Pendant que le président Paul Biya séjourne hors des frontières nationales depuis près de deux mois, des décrets présidentiels ont été rendus publics, officialisant un remaniement d’ampleur au sein des Forces armées camerounaises. Ces décisions marquent l’arrivée de cinq nouveaux généraux de brigade, la nomination d’un major général de l’état-major ainsi que le renouvellement de plusieurs postes clés, incluant des commandements territoriaux et des unités stratégiques, avec notamment la Garde présidentielle comme figure centrale.
Parmi les changements les plus notables figure la promotion de Raymond Jean Charles Beko’o Abondo au grade de général de brigade, tout en conservant son poste à la tête de la Garde présidentielle, qu’il dirige depuis treize ans. Les observateurs de la scène sécuritaire camerounaise soulignent qu’il s’agit d’une première depuis la création de cette unité d’élite en 1985 : un général de brigade n’avait jamais dirigé cette structure auparavant. Cette décision est perçue comme un geste fort de Paul Biya, réaffirmant sa confiance envers ce haut gradé.

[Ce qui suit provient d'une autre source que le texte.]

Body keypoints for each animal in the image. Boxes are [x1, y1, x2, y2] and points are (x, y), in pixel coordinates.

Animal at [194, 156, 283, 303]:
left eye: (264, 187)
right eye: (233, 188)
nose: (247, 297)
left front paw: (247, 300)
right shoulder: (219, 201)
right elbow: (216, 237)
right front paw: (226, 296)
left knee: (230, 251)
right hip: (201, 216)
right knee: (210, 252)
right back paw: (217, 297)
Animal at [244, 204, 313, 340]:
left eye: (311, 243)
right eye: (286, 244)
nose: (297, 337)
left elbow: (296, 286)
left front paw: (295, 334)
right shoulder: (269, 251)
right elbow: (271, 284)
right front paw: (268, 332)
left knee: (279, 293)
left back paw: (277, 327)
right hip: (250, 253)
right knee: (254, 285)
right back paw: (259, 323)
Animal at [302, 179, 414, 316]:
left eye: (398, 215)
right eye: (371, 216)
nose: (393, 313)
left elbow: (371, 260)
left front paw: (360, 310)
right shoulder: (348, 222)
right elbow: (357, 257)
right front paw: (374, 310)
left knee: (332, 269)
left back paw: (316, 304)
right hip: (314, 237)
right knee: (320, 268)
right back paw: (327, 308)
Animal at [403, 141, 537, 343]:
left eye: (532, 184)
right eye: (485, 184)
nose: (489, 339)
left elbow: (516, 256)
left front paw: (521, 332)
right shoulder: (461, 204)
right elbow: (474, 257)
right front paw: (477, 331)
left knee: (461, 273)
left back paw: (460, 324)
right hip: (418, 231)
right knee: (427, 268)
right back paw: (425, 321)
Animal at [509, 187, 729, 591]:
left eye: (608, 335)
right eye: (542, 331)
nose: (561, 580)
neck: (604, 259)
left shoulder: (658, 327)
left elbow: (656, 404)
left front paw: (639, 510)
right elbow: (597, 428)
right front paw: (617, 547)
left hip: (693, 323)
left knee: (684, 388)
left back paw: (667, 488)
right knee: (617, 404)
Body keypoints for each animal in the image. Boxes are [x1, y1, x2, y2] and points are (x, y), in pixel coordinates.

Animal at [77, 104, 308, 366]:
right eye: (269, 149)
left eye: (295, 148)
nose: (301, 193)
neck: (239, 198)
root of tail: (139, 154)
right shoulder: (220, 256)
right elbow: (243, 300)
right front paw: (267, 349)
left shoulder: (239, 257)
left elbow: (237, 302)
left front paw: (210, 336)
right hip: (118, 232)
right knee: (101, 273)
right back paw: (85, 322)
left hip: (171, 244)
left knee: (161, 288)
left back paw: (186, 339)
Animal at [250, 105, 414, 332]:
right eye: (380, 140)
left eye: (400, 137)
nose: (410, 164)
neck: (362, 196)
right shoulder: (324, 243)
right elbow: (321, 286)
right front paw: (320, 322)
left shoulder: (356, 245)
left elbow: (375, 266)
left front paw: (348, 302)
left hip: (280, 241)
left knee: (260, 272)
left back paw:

Dans le même temps, le général de division Ebaka Hippolyte prend les rênes de l’état-major des armées, succédant à son prédécesseur placé en deuxième section. Six nouveaux commandants territoriaux ont également été désignés pour couvrir quatre des cinq régions militaires interarmées, avec une attention particulière portée aux zones les plus exposées aux tensions sécuritaires, allant de l’Extrême-Nord, en proie à la menace de Boko Haram, aux régions anglophones du Sud-Ouest.
Ces ajustements ne se limitent pas à une simple restructuration militaire. Ils s’inscrivent dans une logique de consolidation du commandement et de démonstration de l’autorité présidentielle, malgré l’absence prolongée du chef de l’État. Certains observateurs politiques, dont les représentants du MRC de Maurice Kamto, y voient une réponse insuffisante aux interrogations sur la gouvernance actuelle. L’opposition réclame davantage de clarté et la mise en place effective du gouvernement annoncé par Paul Biya depuis décembre 2025.